Was im Asylwesen falsch läuft
Man muss ehrlicherweise schon sagen, dass wir derzeit im europäischen Asylsystem einen gewissen Anteil von Personen haben, die dort nicht hingehören, und die dort auch nicht hinwollen. Wir erinnern uns an die Diskussion vor einigen Jahren über Inder in Österreich. Wenn man mit denen, etwa im Flüchtlingslager Traiskirchen, offen gesprochen hat, dann haben sie gesagt: Na ja, eigentlich wollen wir ja gar nicht nach Österreich, wir ruhen uns jetzt ein paar Tage hier aus, dann gehen wir weiter nach Spanien, Portugal, wo wir bei diesen großen Erntefarmen unterkommen. Das ist Arbeitsmigration, hier fehlen legale Einreisemöglichkeiten. Diese Menschen müsste man rausnehmen aus dem Asylsystem, weil Asyl ist die mit Abstand teuerste Form der Einwanderung. Da muss ich für jeden Asylantrag ein gesamtes rechtsstaatliches Verfahren starten.
Wie sie Jugendkriminalität und Migration sieht
Da bin ich jetzt ein bisschen außerhalb meiner Expertise. Ich kann nur das sagen, was ich dazu aus der Kriminalsoziologie weiß. Was wir halt schon sehen ist, dass es eine Risikogruppe für Straftaten gibt, das sind junge Männer. Und was leider auch stimmt – und das ist einfach diesem selektiven und unfairen Migrationssystem zuzuschreiben, das wir jetzt haben und das aus meiner Sicht geändert gehört: Es ist vor allem diese demografische Gruppe, die überhaupt den Weg nach Europa schafft. Wir sprechen immer davon, schutzbedürftige Menschen, Frauen und kleine Kinder, aufnehmen zu wollen. Aber wenn wir keine sicheren Fluchtrouten für diese Gruppe schaffen, dann haben die weder das Geld dafür, noch körperlich die Kraft.

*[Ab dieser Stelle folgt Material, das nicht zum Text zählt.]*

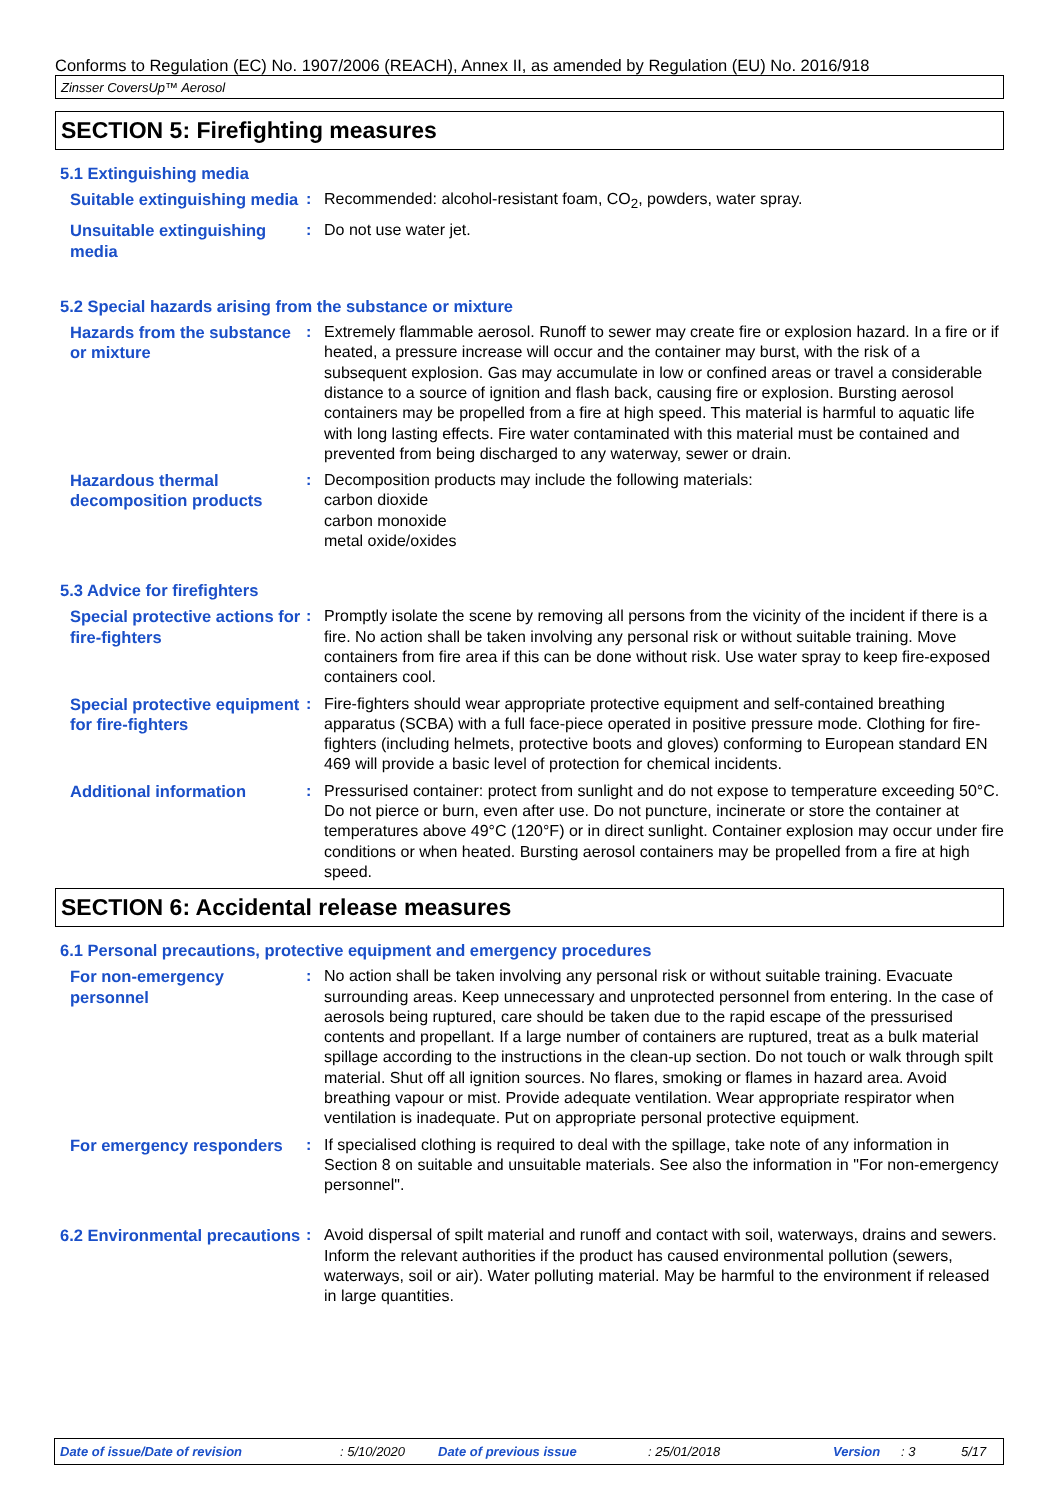Conforms to Regulation (EC) No. 1907/2006 (REACH), Annex II, as amended by Regulation (EU) No. 2016/918
Zinsser CoversUp™ Aerosol
SECTION 5: Firefighting measures
5.1 Extinguishing media
Suitable extinguishing media
: Recommended: alcohol-resistant foam, CO<sub>2</sub>, powders, water spray.
Unsuitable extinguishing media
: Do not use water jet.
5.2 Special hazards arising from the substance or mixture
Hazards from the substance or mixture
: Extremely flammable aerosol. Runoff to sewer may create fire or explosion hazard. In a fire or if heated, a pressure increase will occur and the container may burst, with the risk of a subsequent explosion. Gas may accumulate in low or confined areas or travel a considerable distance to a source of ignition and flash back, causing fire or explosion. Bursting aerosol containers may be propelled from a fire at high speed. This material is harmful to aquatic life with long lasting effects. Fire water contaminated with this material must be contained and prevented from being discharged to any waterway, sewer or drain.
Hazardous thermal decomposition products
: Decomposition products may include the following materials:
carbon dioxide
carbon monoxide
metal oxide/oxides
5.3 Advice for firefighters
Special protective actions for fire-fighters
: Promptly isolate the scene by removing all persons from the vicinity of the incident if there is a fire. No action shall be taken involving any personal risk or without suitable training. Move containers from fire area if this can be done without risk. Use water spray to keep fire-exposed containers cool.
Special protective equipment for fire-fighters
: Fire-fighters should wear appropriate protective equipment and self-contained breathing apparatus (SCBA) with a full face-piece operated in positive pressure mode. Clothing for fire-fighters (including helmets, protective boots and gloves) conforming to European standard EN 469 will provide a basic level of protection for chemical incidents.
Additional information : Pressurised container: protect from sunlight and do not expose to temperature exceeding 50°C. Do not pierce or burn, even after use. Do not puncture, incinerate or store the container at temperatures above 49°C (120°F) or in direct sunlight. Container explosion may occur under fire conditions or when heated. Bursting aerosol containers may be propelled from a fire at high speed.
SECTION 6: Accidental release measures
6.1 Personal precautions, protective equipment and emergency procedures
For non-emergency personnel
: No action shall be taken involving any personal risk or without suitable training. Evacuate surrounding areas. Keep unnecessary and unprotected personnel from entering. In the case of aerosols being ruptured, care should be taken due to the rapid escape of the pressurised contents and propellant. If a large number of containers are ruptured, treat as a bulk material spillage according to the instructions in the clean-up section. Do not touch or walk through spilt material. Shut off all ignition sources. No flares, smoking or flames in hazard area. Avoid breathing vapour or mist. Provide adequate ventilation. Wear appropriate respirator when ventilation is inadequate. Put on appropriate personal protective equipment.
For emergency responders
: If specialised clothing is required to deal with the spillage, take note of any information in Section 8 on suitable and unsuitable materials. See also the information in "For non-emergency personnel".
6.2 Environmental precautions
: Avoid dispersal of spilt material and runoff and contact with soil, waterways, drains and sewers. Inform the relevant authorities if the product has caused environmental pollution (sewers, waterways, soil or air). Water polluting material. May be harmful to the environment if released in large quantities.
Date of issue/Date of revision: 5/10/2020 Date of previous issue: 25/01/2018 Version: 3 5/17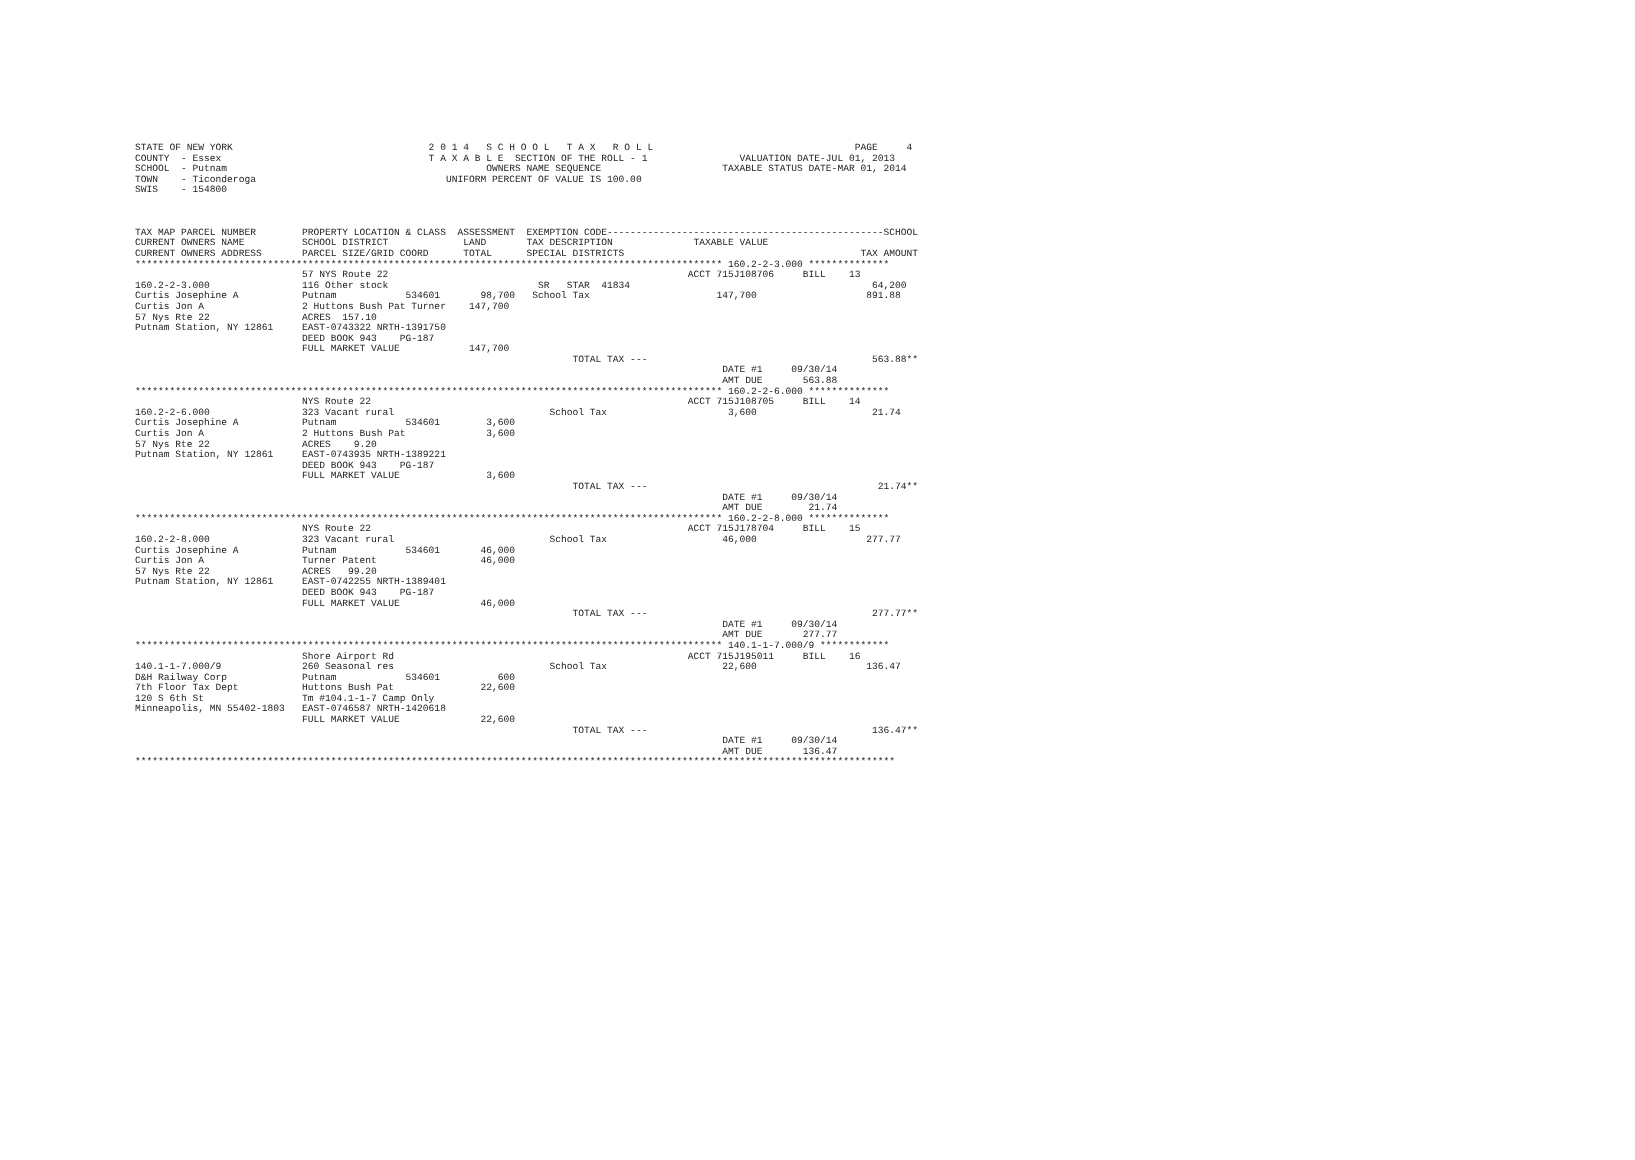STATE OF NEW YORK                                  2 0 1 4   S C H O O L   T A X   R O L L                                   PAGE     4
COUNTY  - Essex                                    T A X A B L E  SECTION OF THE ROLL - 1                VALUATION DATE-JUL 01, 2013
SCHOOL  - Putnam                                             OWNERS NAME SEQUENCE                     TAXABLE STATUS DATE-MAR 01, 2014
TOWN    - Ticonderoga                                 UNIFORM PERCENT OF VALUE IS 100.00
SWIS    - 154800



TAX MAP PARCEL NUMBER        PROPERTY LOCATION & CLASS  ASSESSMENT  EXEMPTION CODE------------------------------------------------SCHOOL
CURRENT OWNERS NAME          SCHOOL DISTRICT             LAND       TAX DESCRIPTION              TAXABLE VALUE
CURRENT OWNERS ADDRESS       PARCEL SIZE/GRID COORD      TOTAL      SPECIAL DISTRICTS                                         TAX AMOUNT
****************************************************************************************************** 160.2-2-3.000 **************
                             57 NYS Route 22                                                    ACCT 715J108706     BILL    13
160.2-2-3.000                116 Other stock                          SR   STAR  41834                                          64,200
Curtis Josephine A           Putnam            534601       98,700   School Tax                      147,700                   891.88
Curtis Jon A                 2 Huttons Bush Pat Turner    147,700
57 Nys Rte 22                ACRES  157.10
Putnam Station, NY 12861     EAST-0743322 NRTH-1391750
                             DEED BOOK 943    PG-187
                             FULL MARKET VALUE            147,700
                                                                            TOTAL TAX ---                                       563.88**
                                                                                                      DATE #1     09/30/14
                                                                                                      AMT DUE       563.88
****************************************************************************************************** 160.2-2-6.000 **************
                             NYS Route 22                                                       ACCT 715J108705     BILL    14
160.2-2-6.000                323 Vacant rural                           School Tax                     3,600                    21.74
Curtis Josephine A           Putnam            534601        3,600
Curtis Jon A                 2 Huttons Bush Pat              3,600
57 Nys Rte 22                ACRES    9.20
Putnam Station, NY 12861     EAST-0743935 NRTH-1389221
                             DEED BOOK 943    PG-187
                             FULL MARKET VALUE               3,600
                                                                            TOTAL TAX ---                                        21.74**
                                                                                                      DATE #1     09/30/14
                                                                                                      AMT DUE        21.74
****************************************************************************************************** 160.2-2-8.000 **************
                             NYS Route 22                                                       ACCT 715J178704     BILL    15
160.2-2-8.000                323 Vacant rural                           School Tax                    46,000                   277.77
Curtis Josephine A           Putnam            534601       46,000
Curtis Jon A                 Turner Patent                  46,000
57 Nys Rte 22                ACRES   99.20
Putnam Station, NY 12861     EAST-0742255 NRTH-1389401
                             DEED BOOK 943    PG-187
                             FULL MARKET VALUE              46,000
                                                                            TOTAL TAX ---                                       277.77**
                                                                                                      DATE #1     09/30/14
                                                                                                      AMT DUE       277.77
****************************************************************************************************** 140.1-1-7.000/9 ************
                             Shore Airport Rd                                                   ACCT 715J195011     BILL    16
140.1-1-7.000/9              260 Seasonal res                           School Tax                    22,600                   136.47
D&H Railway Corp             Putnam            534601          600
7th Floor Tax Dept           Huttons Bush Pat               22,600
120 S 6th St                 Tm #104.1-1-7 Camp Only
Minneapolis, MN 55402-1803   EAST-0746587 NRTH-1420618
                             FULL MARKET VALUE              22,600
                                                                            TOTAL TAX ---                                       136.47**
                                                                                                      DATE #1     09/30/14
                                                                                                      AMT DUE       136.47
************************************************************************************************************************************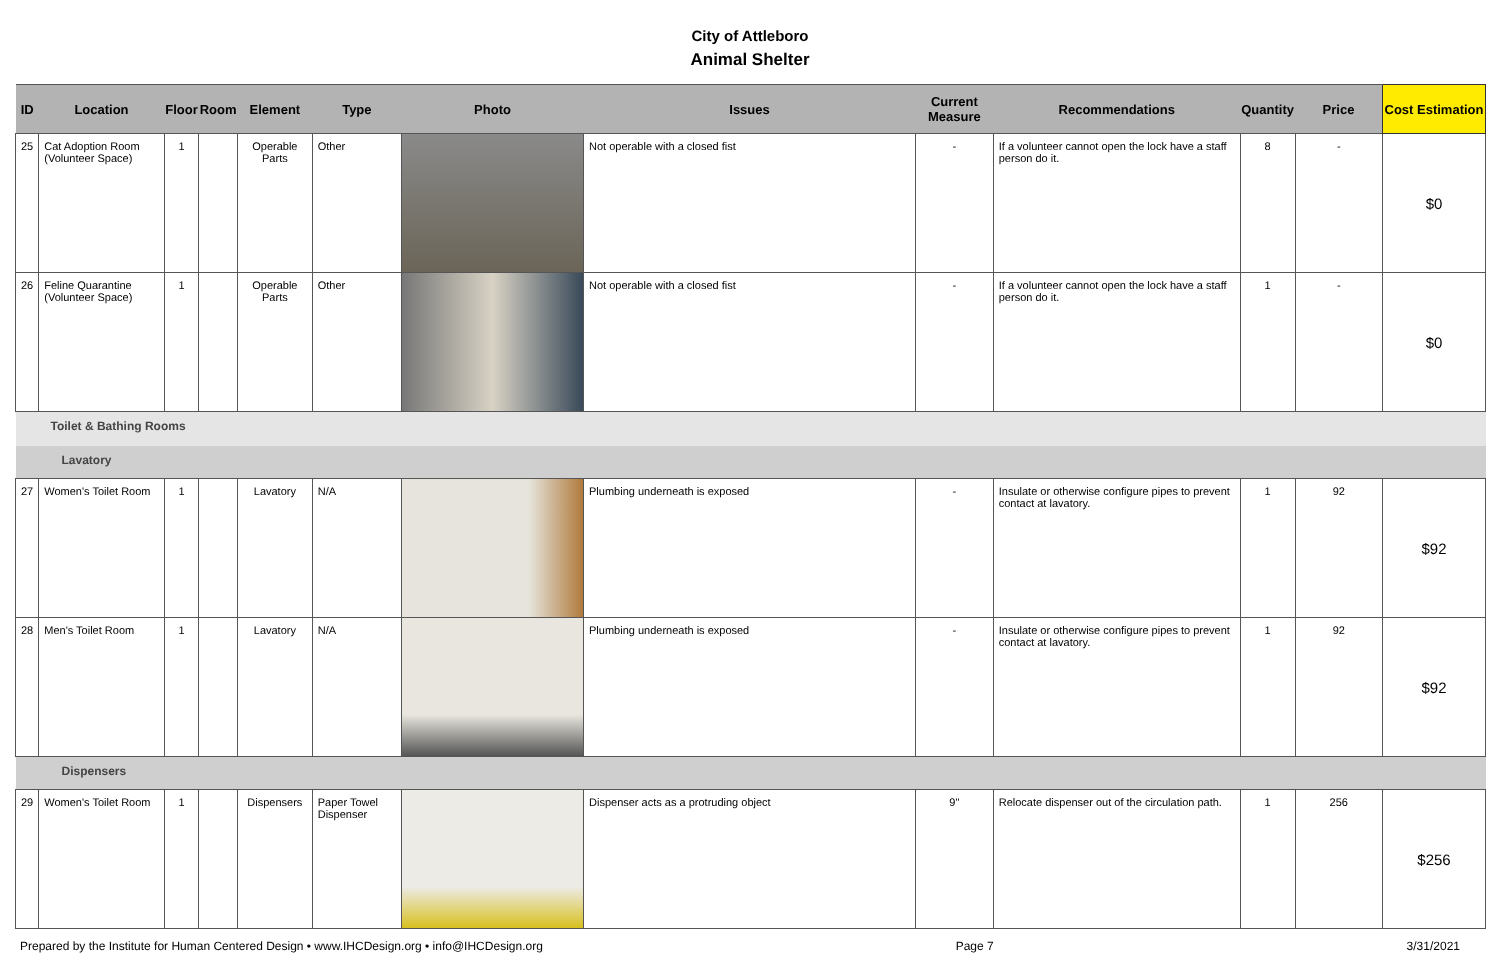City of Attleboro
Animal Shelter
| ID | Location | Floor | Room | Element | Type | Photo | Issues | Current Measure | Recommendations | Quantity | Price | Cost Estimation |
| --- | --- | --- | --- | --- | --- | --- | --- | --- | --- | --- | --- | --- |
| 25 | Cat Adoption Room (Volunteer Space) | 1 | | Operable Parts | Other | | Not operable with a closed fist | - | If a volunteer cannot open the lock have a staff person do it. | 8 | - | $0 |
| 26 | Feline Quarantine (Volunteer Space) | 1 | | Operable Parts | Other | | Not operable with a closed fist | - | If a volunteer cannot open the lock have a staff person do it. | 1 | - | $0 |
| Toilet & Bathing Rooms | | | | | | | | | | | | |
| Lavatory | | | | | | | | | | | | |
| 27 | Women's Toilet Room | 1 | | Lavatory | N/A | | Plumbing underneath is exposed | - | Insulate or otherwise configure pipes to prevent contact at lavatory. | 1 | 92 | $92 |
| 28 | Men's Toilet Room | 1 | | Lavatory | N/A | | Plumbing underneath is exposed | - | Insulate or otherwise configure pipes to prevent contact at lavatory. | 1 | 92 | $92 |
| Dispensers | | | | | | | | | | | | |
| 29 | Women's Toilet Room | 1 | | Dispensers | Paper Towel Dispenser | | Dispenser acts as a protruding object | 9" | Relocate dispenser out of the circulation path. | 1 | 256 | $256 |
Prepared by the Institute for Human Centered Design • www.IHCDesign.org • info@IHCDesign.org Page 7 3/31/2021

Was sie tut, wenn Sie Integrationsministerin werden sollte
Dieser Kelch möge ich mir vorübergehen. Aber: Das eine ist, was mache ich auf gesetzlicher Ebene anders? Das andere ist aber schon, wie rede ich über das Thema? Und ich glaube, wir brauchen eine andere Erzählung, was es bedeutet, Österreicherin, Österreicher zu sein. Das heißt jetzt nicht, alles andere über Bord werfen zu müssen, auch nicht diese ganzen schönen, aufgeladenen Symbole und Insignien wie Dirndl und Schnitzel und so weiter. Aber wenn wir um uns blicken, 25 Prozent der österreichischen Bevölkerung mit sogenanntem Migrationshintergrund, da können wir eine vielleicht etwas modernere Erzählung wagen.
Was sie darunter versteht
Zu sagen, ja, es gibt Österreicherinnen, die haben weiße Haut und blaue Augen und sind blond und haben zwei Heidizöpfe. Und dann gibt es andere, die schauen ein bisschen anders aus, die leisten aber auch einen wichtigen Beitrag. Das ein bisschen aufbrechen und verdeutlichen, was noch möglich ist, auch mit Blick auf Innovation, Kreativität, Weltoffenheit, gerade weil wir uns im Herzen Europas befinden, das würde ich ganz schön finden.
Was sie gesetzlich ändern würde
Österreich hat eines der restriktivsten Einbürgerungsgesetze weltweit, vor allem aber auch sehr, sehr hohe finanzielle Hürden, die ökonomisch selektiv sind. Also wer reich ist, kann sich die Staatsbürgerschaft leisten, wer zu wenig verdient, eben nicht. Und das hat leider auch integrative Folgewirkungen. Wir haben eine ganze Generation von jungen Erwachsenen, die noch nie erlebt hat, dass irgendjemand in der Familie am Sonntag zur Wahl geht.